More generally, the Challenging Racism research resulted in the following findings:

  • around 85 per cent of respondents believe that racism is a current issue in Australia;
  • around 20 per cent of respondents had experienced forms of race-hate talk (verbal abuse, name-calling, racial slurs, offensive gestures etc);
  • around 11 per cent of respondents identified as having experienced race-based exclusion from their workplaces and/or social activities;
  • 7 per cent of respondents identified as having experienced unfair treatment based on their race;
  • 6 per cent of respondents reported that they had experienced physical attacks based on their race;

Alarmingly, some research indicates a significant increase in racism over recent years: the Scanlon Foundation’s Mapping Social Cohesion 2011 report found that in 2010 there was a marked increase in reported racial discrimination, and that this increased reporting was maintained in the 2011 survey. Disturbingly, this research also highlighted the lack of awareness of most Australians about the issues faced by our First Nations peoples.

What is racism?

So the evidence says that racism exists in Australia.

This should not surprise us as racism is to be found in every society on earth in different forms.

The central issues are what racism is and how it impacts in the Australian context. My concern is that while the data suggests that racism does exist, we do not have much of a community dialogue about how racism manifests and the harm that it causes.

Without such understanding, it is difficult to see how we can move forward to eradicate racism.

Racism takes many forms. In general, it is a belief that a particular race or ethnicity is inferior or superior to others. Racial discrimination involves any act where a person is treated unfairly or vilified because of their race, colour, descent, national or ethnic origin, religion or belief. Racism impacts directly on the full enjoyment of individual’s human rights, in particular the right to equality.

Racism is experienced across a spectrum. It may occur in a passive way by excluding people socially or by being indifferent to their views and experiences.

Racism may take the form of prejudice and stereotyping of different groups in our community; in name calling, taunting or insults; or in actively and directly excluding or discriminating against people from services or opportunities on the basis of their race, colour, descent, national or ethnic origin, religion or belief; for example, in relation to employment opportunities, access to education, or participation in sport.

Ultimately, racism is a denial of human relationship.

It can manifest through commentary or drawings in the media, speeches at public rallies or assemblies and abuse on the internet – including in e-forums, blogs and on social networking sites.

Sometimes racism can be reflected in not telling the history of an event or the experience of a group of people in our country.

In its most serious manifestation, racism is demonstrated in behaviours and activities that embody hate, abuse and violence – particularly experienced by groups who are visibly different as a result of their cultural or religious dress, their skin colour or their physical appearance.

Just as other forms of discrimination may relate to a number of attributes, so will the experience of racism. Racism may compound the experience of discrimination of a woman, who is treated less favourably on the basis of her race and her gender – or an older person, who is discriminated against on the basis of their skin colour and their age.

On occasions, racism can occur more systemically, as when people with overseas skills and work experience are overlooked for employment, or when job applicants without Anglo-Saxon names have difficulty being offered job interviews.

And it often is linked to poverty and social and economic status, as is the experience of Aboriginal and Torres Strait Islander peoples generally.

A key feature of racism in Australia is denialism.
********************
Requirement 1
According to the text on racism in Australia, what percentage of respondents in the Challenging Racism research reported physical attacks based on their race?
Requirement 2
Carry the text on racism in Australia forward from its final sentence.

Supplied material
********************
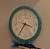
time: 3:35
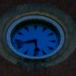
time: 5:42
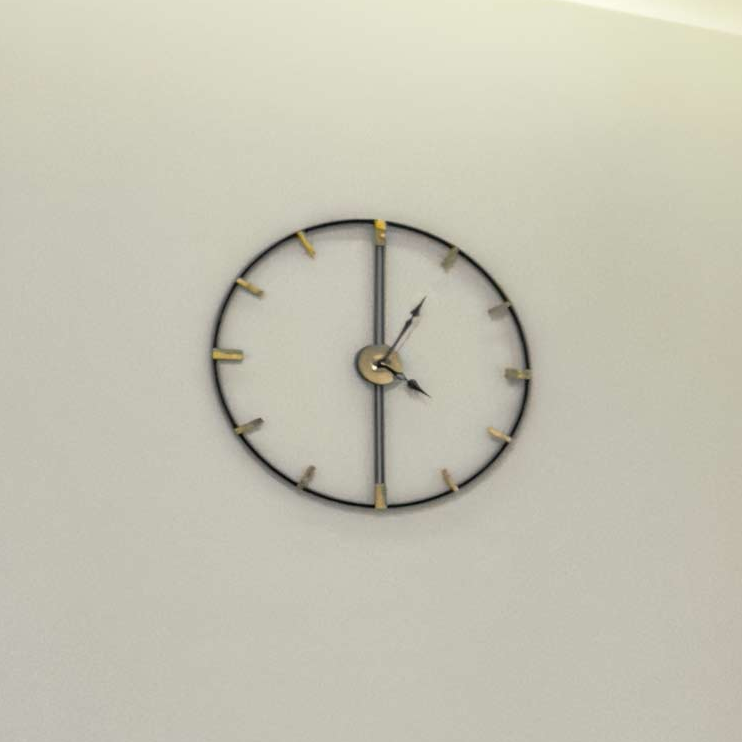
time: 1:00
********************
Expected output 1
6 percent

Expected output 2
Such denial may be a genuine response that suggests a lack of understanding that an act may be racist. However, there are also deliberate falsehoods, misinformation or evasion. Suggestions of racism may also be dismissed as an overreaction, where people think that telling a racist joke, for example, should be taken as just a bit of fun. Too often, stories start with “I’m not racist, but…”

Ultimately, racism is a denial of human relationship. Yet for many people it remains almost invisible, unnoticed except when violence is involved. Those who do not experience it often fail to understand how profoundly offensive it is.

Racism is bad for us

There is also significant research that demonstrates the damage that racism causes to individuals and society as a whole. Racism undermines social cohesion within the community. To ensure social inclusion, individuals need the opportunity to “secure a job; access services; connect with family, friends, work, personal interests and local community; deal with personal crisis; and have their voices heard.”  Racism towards any individual or community undermines the achievement of each of these goals.

Racism also impacts adversely on the development of Australia as a multicultural society. If we conceive multiculturalism as a set of norms or principles in which the human rights of all are respected, protected and promoted, then the adverse impacts on groups in the community who may be treated less favourably on the basis of their race, colour, national or ethnic origin or religious belief is obvious.

Multiculturalism supports the ideals of a democratic society in which every person is free and equal in dignity and rights. Racism undermines these very foundations.

We have a unique opportunity at the moment to get our settings as a country right – Constitutional reform, legislative reform and a national campaign to address racism.

Current opportunities to strengthen our response to racism

Right now, we are at an interesting juncture.

There are three key initiatives playing out at a national level which address racism – the consolidation of Commonwealth Anti-Discrimination Laws, the development of a National Anti-Racism Strategy and the discussion about whether or not we need Constitutional reform to recognise Aboriginal and Torres Strait Islanders in our Constitution.

The possibility of Constitutional reform, legislative reform and awareness raising: a powerful trifecta that we need to harness in order to continue to promote and support the cultural diversity and social cohesion of Australia as a country.

Constitutional Reform

It is interesting how little most Australians know about our Constitution. This is in contrast with countries like South Africa, where every person was given a copy of the Constitution when it was adopted in 1996.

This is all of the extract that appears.